McClain argues that our decision in Basinger v. Heckler, 725 F.2d 1166 (8th Cir.1984), lays bare the error committed by the Secretary in finding that McClain was not disabled prior to January 1, 1984. In Basinger, we remanded a disability claim with instructions to consider whether Ba-singer’s subjective evidence established the existence of a physical impairment prior to the date of the Secretary’s determination of disability. We did so because the objective medical evidence conclusively showed that Basinger’s illness was a degenerative one that began long before the date of the Secretary’s determination of disability. Although Basinger had not seen a doctor during the earlier degenerative period, we allowed him to attempt to prove that he was disabled during that period through use of subjective evidence, because “[a claimant] should not have his claim denied simply because he failed to see a physician.” Basinger, 725 F.2d at 1170.

McClain argues that he is in the same situation. He contends that the Secretary’s determination that he was disabled as of January 1,1984, entitles him to prove that his disability had a much earlier onset. Two distinctions militate against the application of the Basinger rule in this case, however.

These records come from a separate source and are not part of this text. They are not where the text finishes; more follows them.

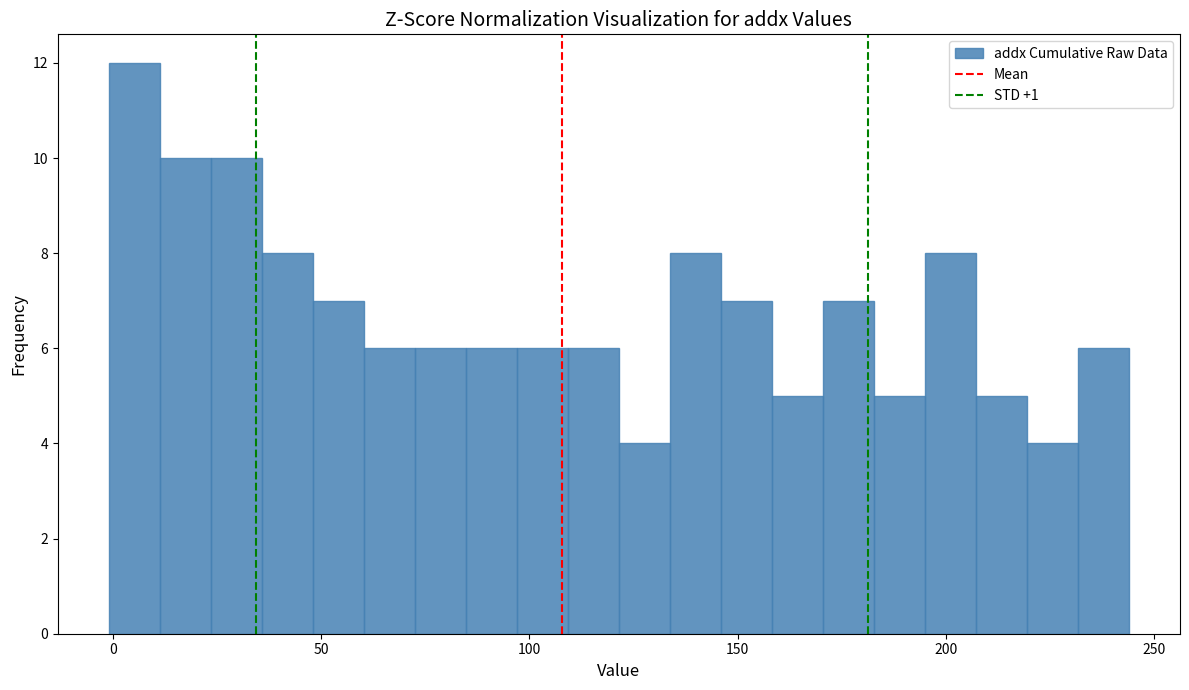

Read against the x-axis, roughly where is the centre of the tallest bar?

5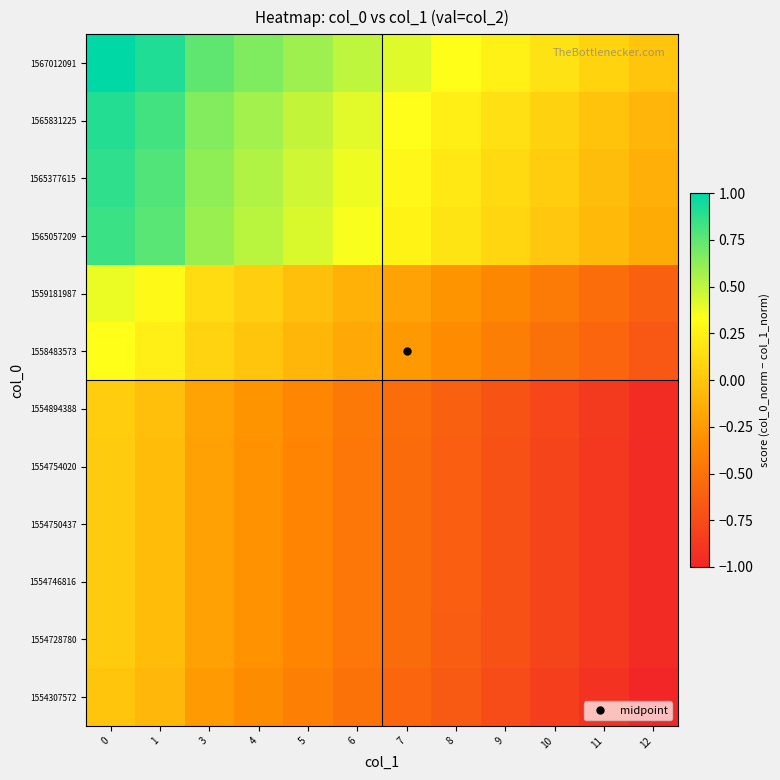

What is the total value across all series at 1?

3.5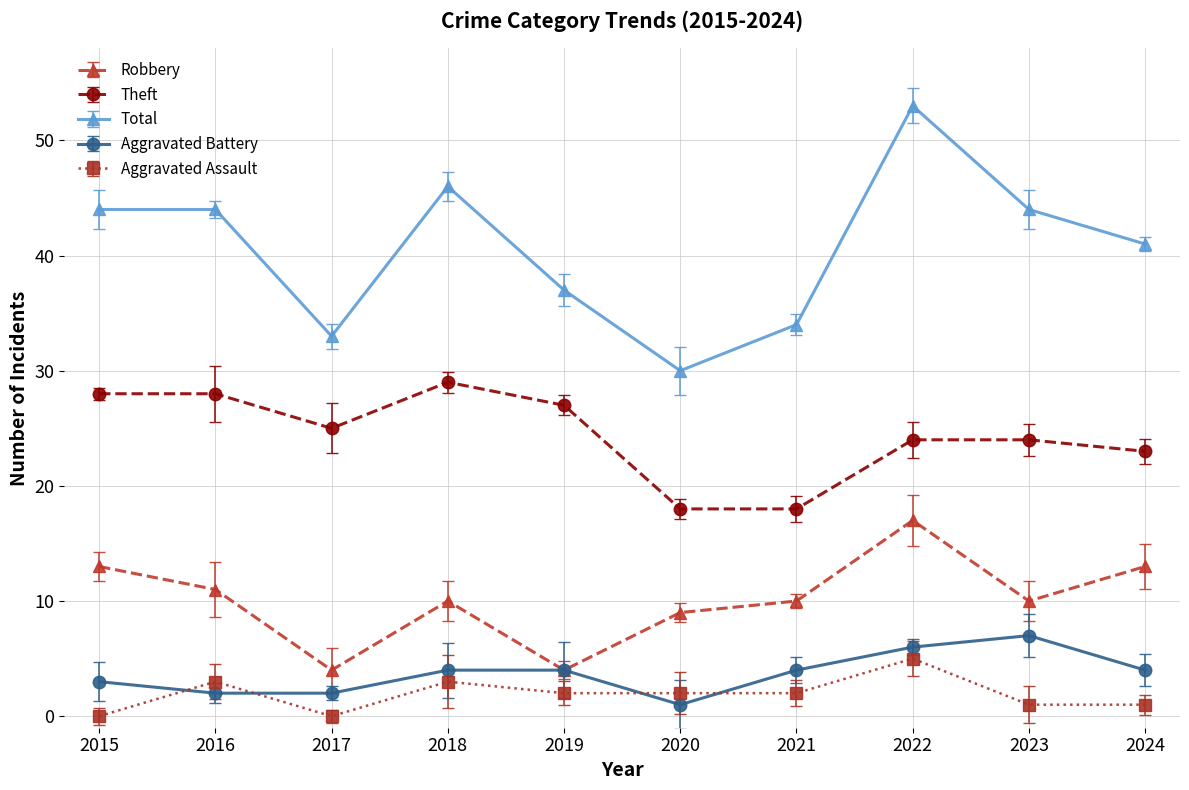

Reading right to left, transcribe all the data shown in this chart.

Robbery: 2024=13	2023=10	2022=17	2021=10	2020=9	2019=4	2018=10	2017=4	2016=11	2015=13
Theft: 2024=23	2023=24	2022=24	2021=18	2020=18	2019=27	2018=29	2017=25	2016=28	2015=28
Total: 2024=41	2023=44	2022=53	2021=34	2020=30	2019=37	2018=46	2017=33	2016=44	2015=44
Aggravated Battery: 2024=4	2023=7	2022=6	2021=4	2020=1	2019=4	2018=4	2017=2	2016=2	2015=3
Aggravated Assault: 2024=1	2023=1	2022=5	2021=2	2020=2	2019=2	2018=3	2017=0	2016=3	2015=0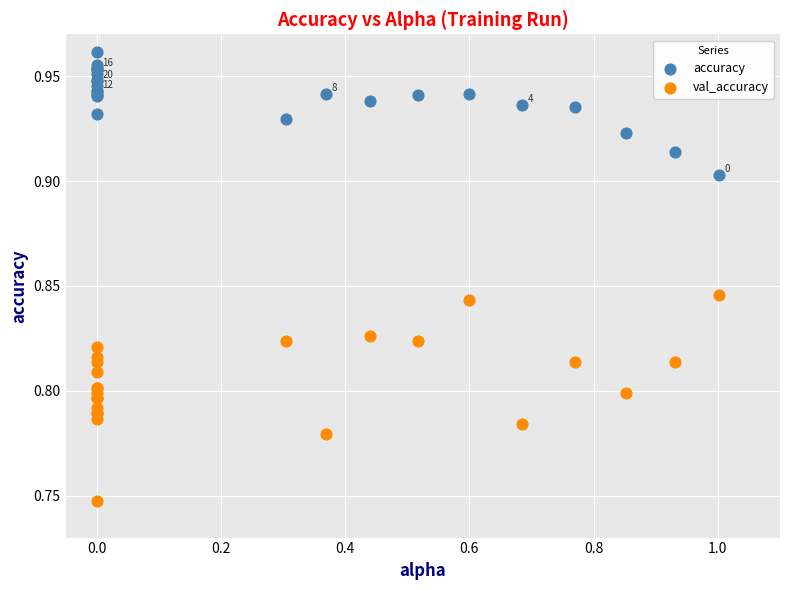

Which series contains the lowest Y value?

val_accuracy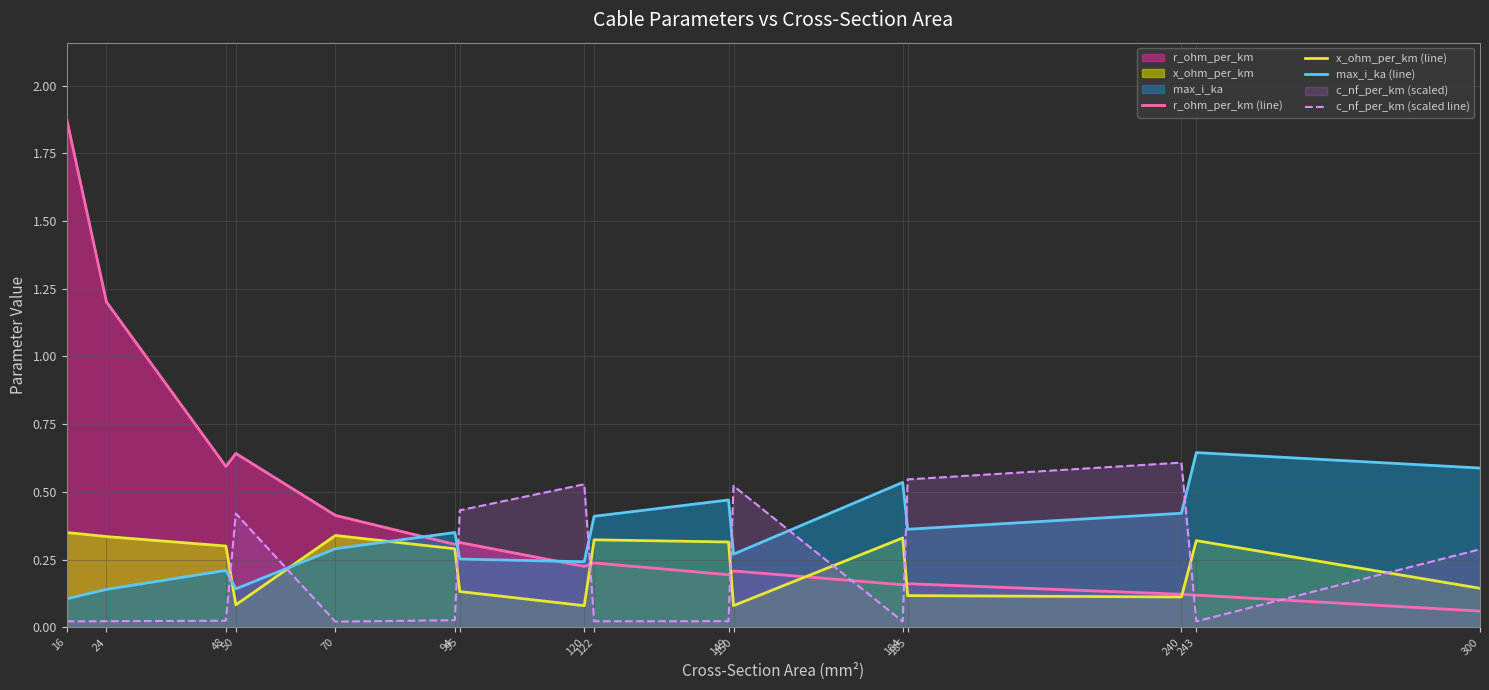

How many lines are shown in the chart?

4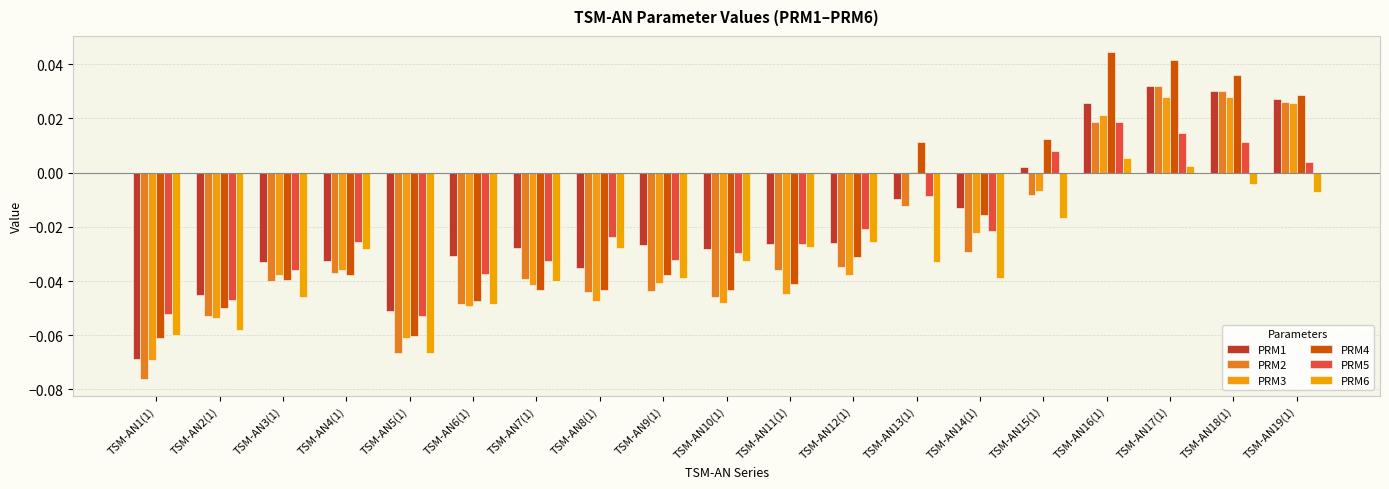

At which label is PRM3 closest to 0?

TSM-AN13(1)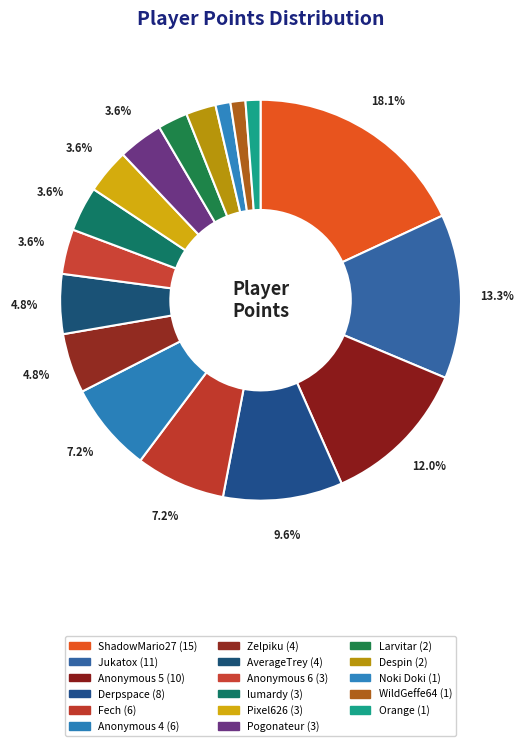

Is it true that ShadowMario27 is 9% of the pie?

False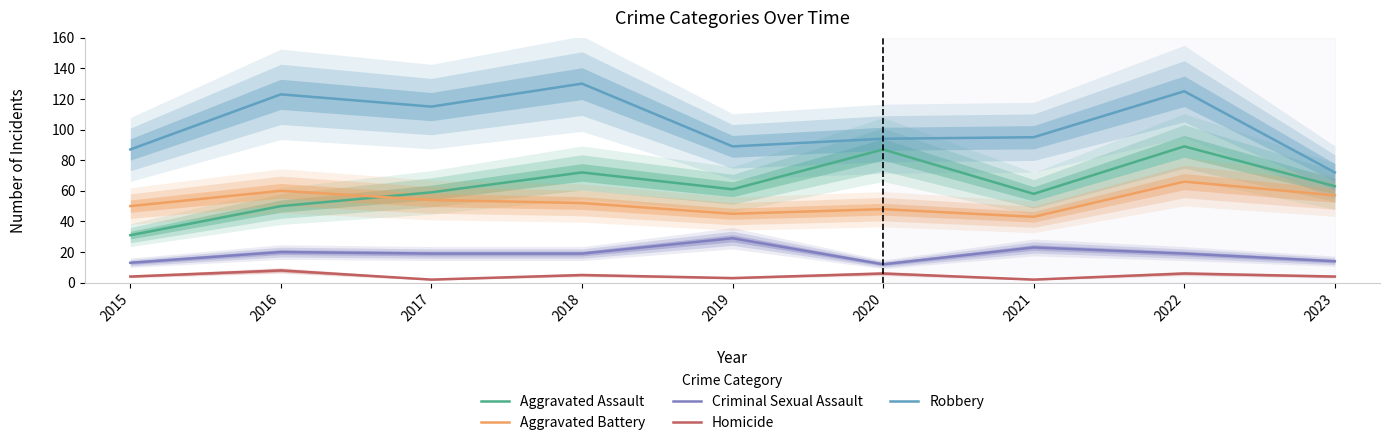

Between 2016 and 2019, which is larger?

2019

First, unlike Basinger, McClain presented no medical evidence that showed that his disability was a degenerative one that necessarily had its onset prior to the Secretary’s January 1, 1984 determination of disability. Instead, the medical evidence was to the opposite—that McClain’s disability could not be proved prior to January 1984. The second, and ultimately fatal, distinction is that McClain had seen a physician prior to 1984, had filed disability claims prior to 1984, and had those claims rejected by the Secretary on no less than three occasions. Our review of the three prior decisions denying benefits, and the fourth decision denying benefits prior to January 1, 1984, convinces us that the Secretary thoroughly reviewed both the medical testimony and McClain’s subjective complaints of pain in each of those proceedings. Thus, this is not a case like Basing-er, where the claimant received no review of his subjective complaints of pain during the period prior to an AU’s finding of disability. Basinger, 725 F.2d at 1170. Although the AU’s decision to award benefits from January 1,1984 onward may have been based, in part, on new medical evidence, that award of benefits cannot support McClain’s inference that the earlier three denials were not supported by substantial evidence, because the medical evidence does not show that McClain’s condition was a degenerative one that must have had an earlier onset. Accordingly, the decision of the district court affirming the denial of benefits prior to January 1,1984, is in all respects affirmed. 
      
      . The Honorable James H. Meredith, United States Senior District Judge for the Eastern District of Missouri.